#### EXTRACT TO READ:
As a professor at the University of Chicago Law School, Barack Obama was a favorite of his students, though his pedagogy was not that suggested by his background as a community activist, civil rights lawyer, and politician representing a largely minority district in the Illinois state legislature.

Teaching courses in racism and the law, voting rights, and due process—all topics fraught with political implications—he defied expectations by challenging the impacts of iconic liberal legal victories, like those ordering school desegregation and expanding voting rights.

“When I walked into class [on racism and the law] the first day I remember that we thought wewere going to get a very left-leaning  perspective on the law,” Jesse Ruiz told The Record, the law school’s alumni magazine, in 2009. “But he was very middle of the road. In his class we were very cognizant that we were dealing with a difficult topic, but what we really got out of that class was that he taught us to think like lawyers about those hard topics even when we had issues about those topics.”

So it should be no surprise that looking back on Obama’s eight years as lawyer-in-chief, the legacy that emerges is one of pragmatism that at times disappointed liberals as well as conservatives.

He transformed the face of the federal judiciary, both in terms of ideology and diversity, and in his first two years in office appointed two liberals to the Supreme Court.

He appeared to care most particularly about prison and criminal justice reform, commuting the sentences of a record number of prisoners and overseeing a dramatic change in prosecutors’ use of mandatory-minimum prison sentences. But his administration came to the table late, in his second term, limiting his accomplishments.

Stymied in his legislative agenda by Republicans, he added to an expanding view of presidential authority, setting a precedent that his successor, Donald Trump, may choose to emulate. In particular, he claimed sweeping powers to shield millions of illegal immigrants from deportation and allowing them to work. Much of that program was rejected by federal courts.

After initially expressing some reservations about same-sex marriage, Obama in 2011 made the heady and unusual decision that the Defense of Marriage Act was unconstitutional and should not be defended in federal court, leading eventually to the historic Supreme Court decision in 2015 making it legal nationwide. The Obama administration followed up by issuing a host of regulations aimed at easing life for gay couples. Later it told the states they were required to honor the bathroom and locker room preferences of transgender students. Obama successfully appointed 11 openly gay, lesbian, bisexual, or transgender judges, compared to one for his five predecessors combined.

#### GIVEN INFORMATION:
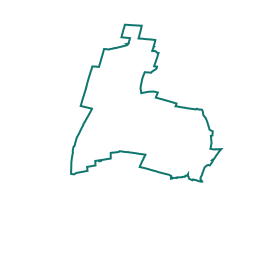 outline of George Enescu, Botosani, Romania, rotated 325°
{"feature_id": "2599482B98474563390091", "entity_name": "George Enescu", "entity_type": "district", "adm_level": 2, "iso_a3": "ROU", "parent_name": "Romania", "parent_adm1": "Botosani", "projection": "natural_earth1", "projection_center": [26.526, 48.025], "detail": "fine", "context": "isolated", "style": "outline", "palette": "teal", "viewbox_px": 256, "rotation_deg": 325, "n_neighbors": 0, "source": "geoboundaries", "source_scale": "gbopen_adm2", "svg_char_len": 5591}
<svg xmlns="http://www.w3.org/2000/svg" viewBox="0 0 256 256"><g transform="rotate(325 128 128)"><path d="M192.3,198.8L191.5,198.3L191.1,198.0L190.5,197.6L190.2,197.5L189.3,196.9L189.0,196.7L188.8,196.6L188.3,196.3L188.0,195.9L187.7,195.7L187.5,195.8L186.2,195.0L185.6,194.3L185.1,193.9L184.9,193.6L184.5,193.2L184.2,192.9L184.0,192.6L183.6,192.3L184.5,191.5L185.4,190.6L186.9,189.1L187.8,188.3L191.4,182.0L192.8,182.6L195.0,180.0L195.5,179.4L194.2,177.0L193.8,176.0L194.2,175.2L194.8,173.4L196.4,168.5L196.6,167.8L197.3,164.7L197.3,163.7L197.2,163.5L197.2,162.6L197.2,162.0L197.1,160.9L197.7,159.4L198.4,158.1L198.6,157.6L199.1,155.9L198.9,155.8L198.8,155.5L198.4,154.8L198.3,154.6L198.0,154.4L196.8,153.7L196.6,153.5L196.5,153.4L196.4,153.0L195.6,152.2L195.4,151.9L195.4,151.7L195.1,151.6L194.9,151.7L194.7,151.9L194.3,151.8L194.0,151.5L192.8,150.3L190.3,148.1L189.7,147.5L188.3,146.2L187.7,145.6L185.7,143.6L183.6,141.6L181.8,139.8L181.0,138.8L180.1,138.1L179.8,137.7L179.5,137.5L179.9,137.3L180.3,137.0L180.8,136.6L181.8,135.7L180.7,134.5L179.3,132.6L175.4,127.8L174.8,127.0L174.0,126.1L173.7,125.7L172.8,124.6L172.3,123.9L170.8,122.2L168.2,119.0L170.6,117.5L172.8,116.1L171.3,114.3L171.0,114.0L169.6,112.6L169.2,112.4L167.1,111.0L165.6,110.1L164.9,109.8L161.5,108.2L158.9,107.1L160.4,104.0L160.5,103.5L161.2,102.6L161.8,101.8L162.5,101.0L165.6,98.1L167.1,96.6L168.8,95.2L173.7,91.9L176.2,93.9L176.9,94.5L178.2,95.5L178.6,96.0L179.3,95.8L180.0,95.6L184.8,95.8L185.2,95.7L186.3,95.1L186.9,94.6L187.0,94.4L186.6,94.0L185.8,93.4L184.8,92.4L190.1,88.6L193.1,86.4L195.0,84.8L196.1,84.0L195.0,83.0L194.8,82.6L194.7,82.2L194.8,81.8L194.8,81.5L194.7,81.1L194.5,80.9L194.0,80.1L193.7,79.9L192.5,79.3L192.0,78.8L192.6,78.3L195.1,76.7L195.3,76.5L195.4,76.3L195.5,76.3L195.4,76.2L195.5,76.1L197.6,74.5L200.5,72.0L200.7,71.9L200.9,71.6L196.5,67.8L192.8,64.8L191.1,63.2L190.7,62.8L189.4,61.9L188.0,60.7L189.1,59.8L189.7,59.4L190.3,58.8L190.6,58.5L194.2,55.5L194.9,54.8L195.6,54.2L197.9,52.1L192.7,48.0L189.4,45.4L187.0,43.4L186.2,42.8L184.7,41.6L184.2,42.0L182.9,43.2L181.9,44.0L181.2,44.4L174.7,49.9L181.2,55.6L178.8,57.5L176.9,59.0L176.3,58.9L175.6,58.6L175.8,58.9L176.1,59.2L176.2,59.3L175.7,59.4L175.3,59.6L174.9,59.6L174.6,59.6L173.4,59.1L171.5,58.5L168.1,57.1L164.6,55.8L163.5,55.4L163.5,55.2L163.4,55.0L163.2,54.9L162.7,54.9L162.0,54.5L161.7,54.3L161.1,54.3L160.9,54.2L160.6,54.1L159.2,53.4L158.6,53.1L158.2,52.9L157.9,52.9L157.7,52.9L157.1,52.5L156.9,52.4L156.1,51.6L155.4,50.9L153.7,49.6L152.5,50.6L149.0,53.5L144.0,57.5L142.1,59.1L139.2,61.3L136.2,58.7L134.1,57.1L132.0,58.8L129.7,60.5L128.5,61.5L125.7,63.6L121.6,66.9L116.4,71.3L116.5,71.4L112.0,74.8L109.8,76.6L108.6,77.4L105.6,79.8L103.1,81.9L101.9,82.8L107.7,89.4L108.6,90.4L109.5,91.3L109.6,91.6L106.6,93.2L103.5,94.7L98.1,97.3L95.7,98.5L95.5,98.4L95.4,98.4L93.2,99.6L93.0,99.9L93.0,100.0L90.9,101.0L89.7,101.6L88.6,102.3L88.2,102.5L87.9,102.6L85.1,104.3L82.6,105.5L80.9,106.3L79.0,107.7L75.5,110.6L75.2,111.0L74.2,111.7L73.8,112.1L73.6,112.1L73.2,112.0L72.9,112.1L72.7,112.1L71.1,113.6L70.2,114.4L69.7,114.9L69.4,115.4L68.9,116.2L68.9,116.4L65.3,119.9L62.1,123.4L55.1,132.9L56.7,134.6L57.1,135.0L59.7,135.2L60.0,135.3L61.9,136.1L62.4,136.3L68.2,139.0L69.6,139.5L70.2,139.9L71.8,137.2L72.2,136.4L76.4,138.4L79.9,140.0L80.4,139.1L80.7,138.8L81.2,138.0L82.3,136.2L82.9,136.5L84.0,137.1L85.9,138.0L85.4,138.8L86.8,139.5L87.3,138.7L88.4,139.3L89.9,140.0L90.7,140.4L93.5,141.7L94.7,142.3L95.5,142.7L96.3,143.1L96.7,142.6L97.5,141.5L98.0,140.7L99.6,138.5L100.1,138.7L100.7,139.1L101.4,139.4L101.6,139.5L102.0,139.9L102.5,140.1L104.0,140.9L105.0,141.5L106.6,142.2L106.9,142.3L107.6,142.1L107.8,142.2L107.9,142.3L108.5,142.8L111.9,146.0L113.5,147.3L114.2,147.8L114.3,147.8L114.8,148.5L117.4,150.8L120.7,153.9L120.8,154.1L121.3,154.6L121.7,154.9L122.6,155.8L122.8,156.0L126.1,159.0L127.0,159.9L126.9,160.0L126.3,160.3L125.4,160.7L124.7,161.2L124.4,161.3L124.2,161.4L123.9,161.3L123.7,161.4L123.5,161.6L123.4,161.7L123.3,161.9L122.9,162.2L121.8,162.8L121.1,163.1L119.4,164.1L116.7,165.7L116.0,166.1L115.2,166.7L116.0,167.5L118.7,170.5L120.0,172.1L121.7,174.1L122.1,174.7L123.6,176.6L125.8,179.1L127.5,181.4L128.5,182.6L130.2,184.6L133.5,188.4L135.0,190.1L135.2,191.0L135.6,191.6L135.8,191.8L135.9,192.0L135.6,193.1L135.1,192.9L134.1,194.2L134.7,194.5L134.9,194.6L135.0,194.7L135.5,194.7L136.5,194.9L136.8,195.1L137.4,195.6L138.8,196.3L138.8,196.5L139.0,196.7L139.3,196.8L139.4,197.0L139.6,197.0L139.9,196.8L140.2,196.7L140.7,197.2L143.2,198.8L143.9,199.3L144.3,199.3L144.8,199.5L145.1,199.5L145.5,199.9L146.3,200.4L147.0,200.6L147.4,200.1L147.7,200.1L147.9,200.2L147.9,200.3L148.0,200.4L148.5,200.6L149.6,200.9L150.2,200.4L150.7,200.2L150.0,201.1L149.9,201.2L149.9,201.3L149.7,201.5L149.5,201.9L149.5,202.1L149.6,202.7L149.5,203.0L149.4,203.2L149.3,203.5L149.1,204.1L149.0,204.3L149.1,204.7L149.2,205.1L149.4,205.4L149.9,206.2L150.3,206.9L150.8,207.6L150.9,207.8L151.1,207.8L151.8,207.5L152.0,207.9L153.2,209.0L153.7,209.6L154.3,210.5L156.5,213.3L156.8,213.6L157.2,214.0L157.7,214.2L158.0,214.4L158.1,213.9L158.0,212.6L158.0,212.0L158.0,211.6L158.2,211.3L158.5,210.7L160.2,209.6L160.9,209.3L161.9,208.8L162.3,208.4L162.4,208.2L162.7,207.9L163.0,207.8L164.8,206.6L165.5,206.1L168.1,204.2L169.4,204.1L170.4,203.9L172.0,204.1L172.3,204.2L172.6,204.4L173.5,205.6L176.1,204.7L176.3,204.5L176.6,204.4L177.2,204.3L177.5,204.2L178.0,203.9L178.4,203.7L178.6,203.5L178.7,203.4L178.2,202.6L179.7,202.5L179.9,203.0L181.3,202.5L183.7,201.5L184.9,201.1L188.0,200.0L189.1,199.5L190.4,199.3L192.3,198.8Z" fill="none" stroke="#0f766e" stroke-width="2"/></g></svg>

#### STATED PROBLEM:
Reproduce, word for word, the passage in the article on Obama's legal legacy from "So it should" to "limiting his accomplishments.".

#### RESULT OF THE TASK:
So it should be no surprise that looking back on Obama’s eight years as lawyer-in-chief, the legacy that emerges is one of pragmatism that at times disappointed liberals as well as conservatives.

He transformed the face of the federal judiciary, both in terms of ideology and diversity, and in his first two years in office appointed two liberals to the Supreme Court.

He appeared to care most particularly about prison and criminal justice reform, commuting the sentences of a record number of prisoners and overseeing a dramatic change in prosecutors’ use of mandatory-minimum prison sentences. But his administration came to the table late, in his second term, limiting his accomplishments.